Podczas, gdy uczestnicy narciarskich mistrzostw województwa ślizgali się na stoku w Zieleńcu (wyniki zawodów podamy już za chwilę), w Laboratorium Diagnostyki Napięć Udarowych na Wydziale Elektrotechniki, Automatyki i Informatyki ślizgały się wyładowania elektryczne.
Zjawisko zarejestrowane na filmie to wyładowania, które występują w izolatorach, na styku dwóch, różnych dielektryków – czyli materiałów nieprzewodzących prądu, np. szkła i powietrza.
W doświadczeniu posłużono się modelem izolatora wsporczego, gdzie na uziemionej płytce z metalu położono fragment szkła i podano przez elektrodę napięcie rzędu stu tysięcy woltów.
Wyładowania, choć bardzo efektowne (od pojawiających się rozgałęzień nazywane ,,drzewieniem”) są bardzo szkodliwe dla układów izolacyjnych i mogą prowadzić do całkowitej degradacji urządzenia elektrycznego. Rolą naukowców jest opracowanie sposobu na możliwie największe ich zredukowanie.

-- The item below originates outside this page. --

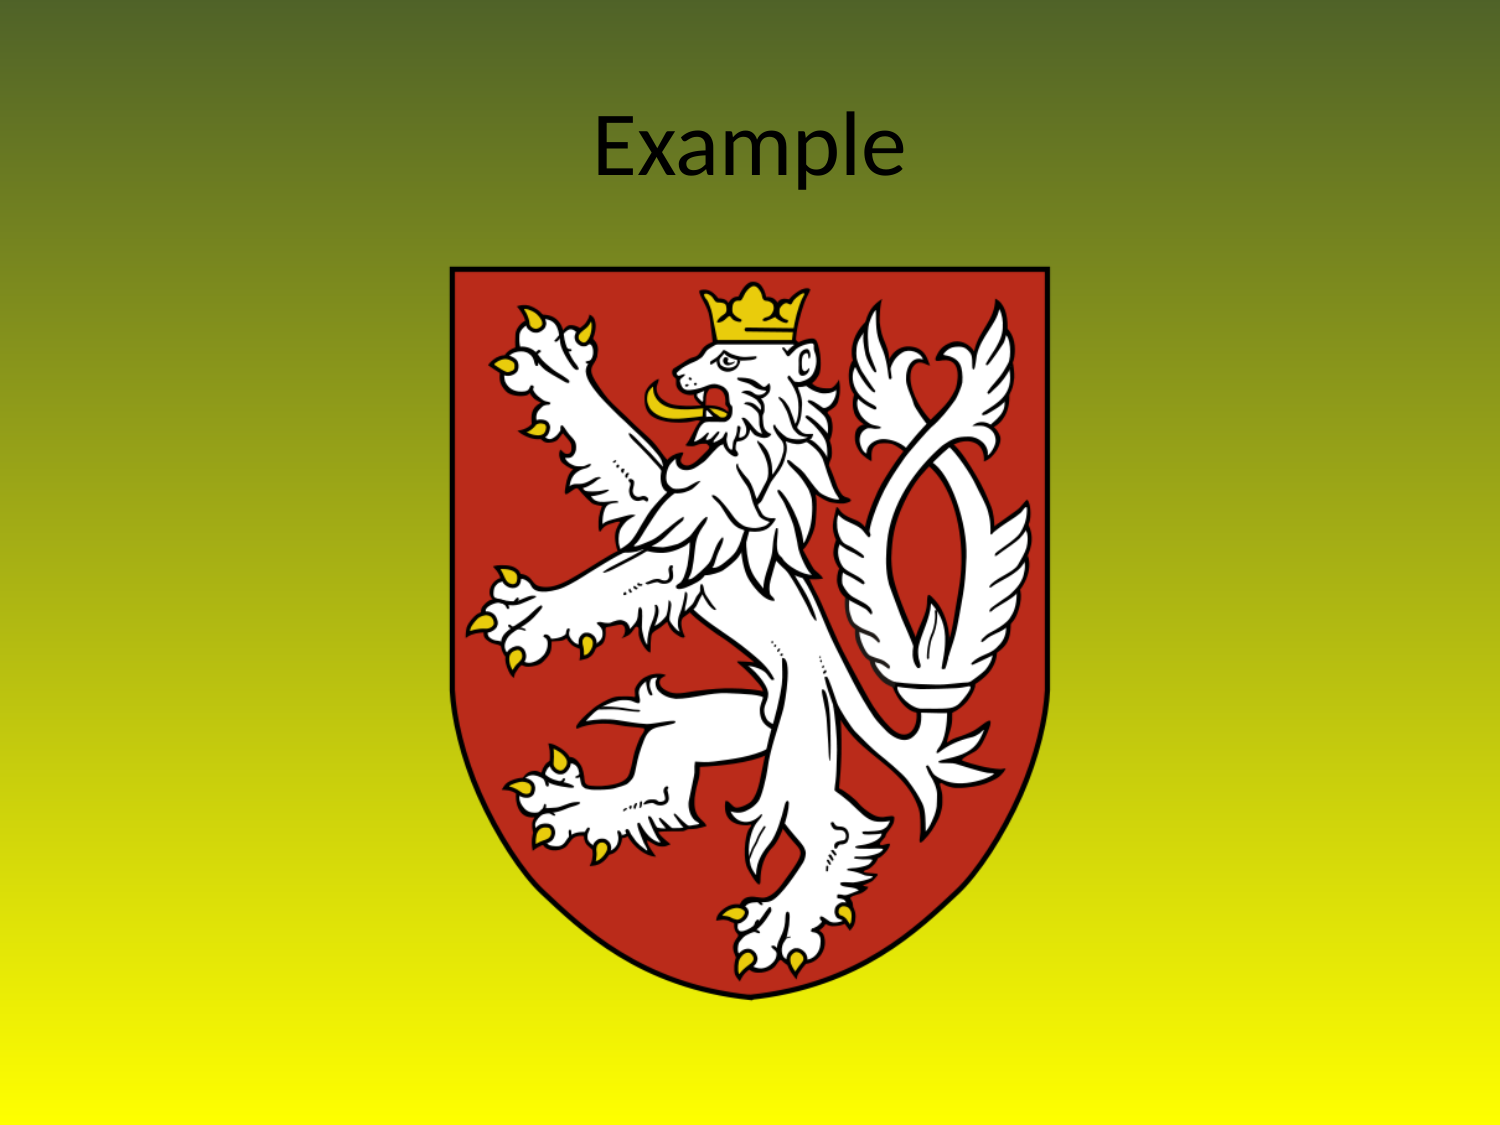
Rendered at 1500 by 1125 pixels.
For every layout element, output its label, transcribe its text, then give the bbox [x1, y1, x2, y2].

title Example [75, 45, 1425, 233]
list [445, 262, 1055, 1006]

Laboratorium ma charakter typowo badawczy, realizowane są tu projekty i prace doktorskie, nie wykorzystuje się go do celów dydaktycznych.
Studenci WEAiI mają jednak okazję obserwować wyładowania ślizgowe, a więc drzewienie – w laboratorium wysokich napięć przy ul. Sosnkowskiego, również wyposażonym w odpowiednią aparaturę.
Laboratorium powstało dzięki unijnej dotacji i zlokalizowane jest w budynku nr 4 w II kampusie.